Rouge got to live out every little girl's adolescent whims of falling for a handsome young man, at least. I still failed to fully comprehend the aging of demons and "yokai years" versus "human years". Anecdotally from Kagura's limited knowledge and Inuyasha and Shippo's failed attempts to explain to Miroku, Kagome, and I, I estimated that ten human years was a rough approximation to one demon life year. Kagura said Rouge was "only" one-hundred forty-three; this put her just beyond fourteen years old if she were human.

She was so young.

But she at least got to live a little.

I reminded myself of the sentiment again. My thoughts circled back to conversations with Kagome and the relative safety of the future from which she came. Even I could still barely be considered a child in Kagome's future time, in most parts of the world.

We were really all just some unfortunate kids, maybe.

But I think it goes beyond that. We were all unfortunate kids forced to grow up too soon. I had not really felt like a child since before I joined the ranks of the demon slayers. It was always training and discipline; protect my brother, protect myself, make my family proud.

What a piss poor excuse of pride I had grown into.

I was able to push away my own thoughts of self-loathing and failure; they were only replaced, however, by the muddy grave and rain-washed sword before me.

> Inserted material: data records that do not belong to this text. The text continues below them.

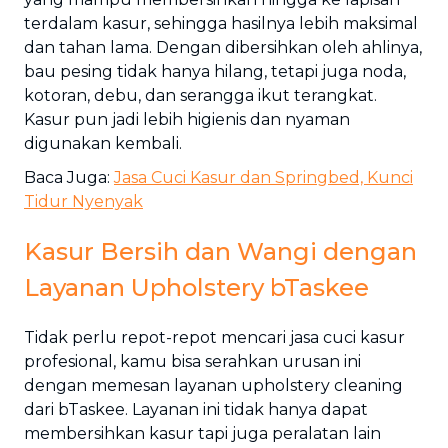
terdalam kasur, sehingga hasilnya lebih maksimal
dan tahan lama. Dengan dibersihkan oleh ahlinya,
bau pesing tidak hanya hilang, tetapi juga noda,
kotoran, debu, dan serangga ikut terangkat.
Kasur pun jadi lebih higienis dan nyaman
digunakan kembali.
Baca Juga:
Jasa Cuci Kasur dan Springbed, Kunci
Tidur Nyenyak
Kasur Bersih dan Wangi dengan
Layanan Upholstery bTaskee
Tidak perlu repot-repot mencari jasa cuci kasur
profesional, kamu bisa serahkan urusan ini
dengan memesan layanan upholstery cleaning
dari bTaskee. Layanan ini tidak hanya dapat
membersihkan kasur tapi juga peralatan lain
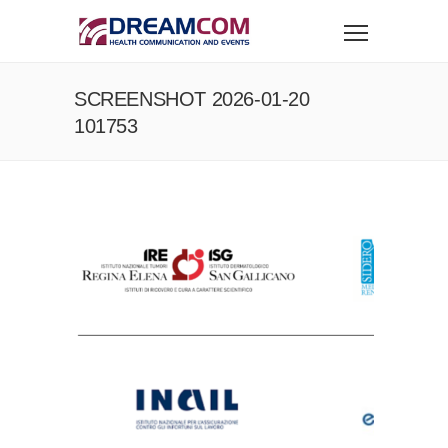
SCREENSHOT 2026-01-20
101753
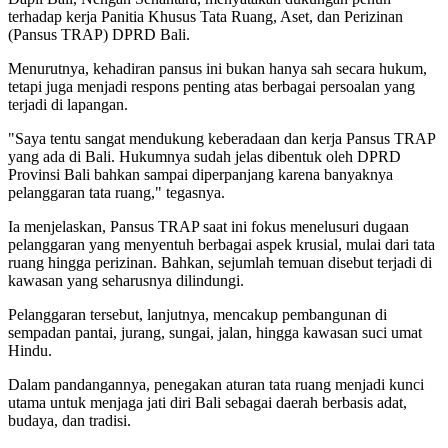
terhadap kerja Panitia Khusus Tata Ruang, Aset, dan Perizinan
(Pansus TRAP) DPRD Bali.
Menurutnya, kehadiran pansus ini bukan hanya sah secara hukum,
tetapi juga menjadi respons penting atas berbagai persoalan yang
terjadi di lapangan.
"Saya tentu sangat mendukung keberadaan dan kerja Pansus TRAP
yang ada di Bali. Hukumnya sudah jelas dibentuk oleh DPRD
Provinsi Bali bahkan sampai diperpanjang karena banyaknya
pelanggaran tata ruang," tegasnya.
Ia menjelaskan, Pansus TRAP saat ini fokus menelusuri dugaan
pelanggaran yang menyentuh berbagai aspek krusial, mulai dari tata
ruang hingga perizinan. Bahkan, sejumlah temuan disebut terjadi di
kawasan yang seharusnya dilindungi.
Pelanggaran tersebut, lanjutnya, mencakup pembangunan di
sempadan pantai, jurang, sungai, jalan, hingga kawasan suci umat
Hindu.
Dalam pandangannya, penegakan aturan tata ruang menjadi kunci
utama untuk menjaga jati diri Bali sebagai daerah berbasis adat,
budaya, dan tradisi.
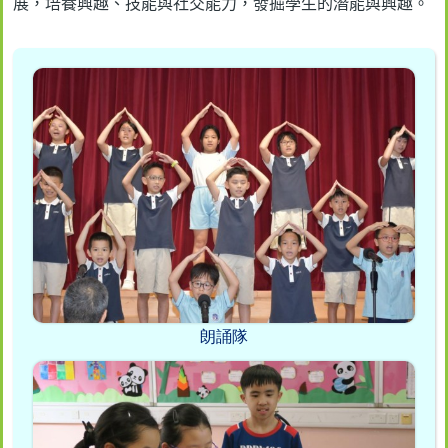
展，培養興趣、技能與社交能力，發掘學生的潛能與興趣。
朗誦隊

If there was a heaven, I hoped Rouge was beginning her ascent. But I did not feel confident enough in my several flirtations with death that there was such a thing. The metaphorical demons below and the harsh memories that no doubt marked Rouge's soul—just as mine had been marked, I'd feared—probably kept her down; she would stay in the dirt, where she belonged. (Where I belonged…).

They're cutting your wings off…

I remembered Rouge's body falling from the rooftop, dead and cold, but free from Naraku's grasp.

Maybe I could have done something…

The young demon's smile pervaded my memory.

Maybe I could have made a difference…

I grabbed Kagura's hands and held them tightly. She could be the difference I've made, I suppose… and Kohaku… my brother was free, at least.

I dreaded what was to become of us, though. Kagura and I, that is.

We had nowhere to run to, nowhere to hide. It was only a matter of time.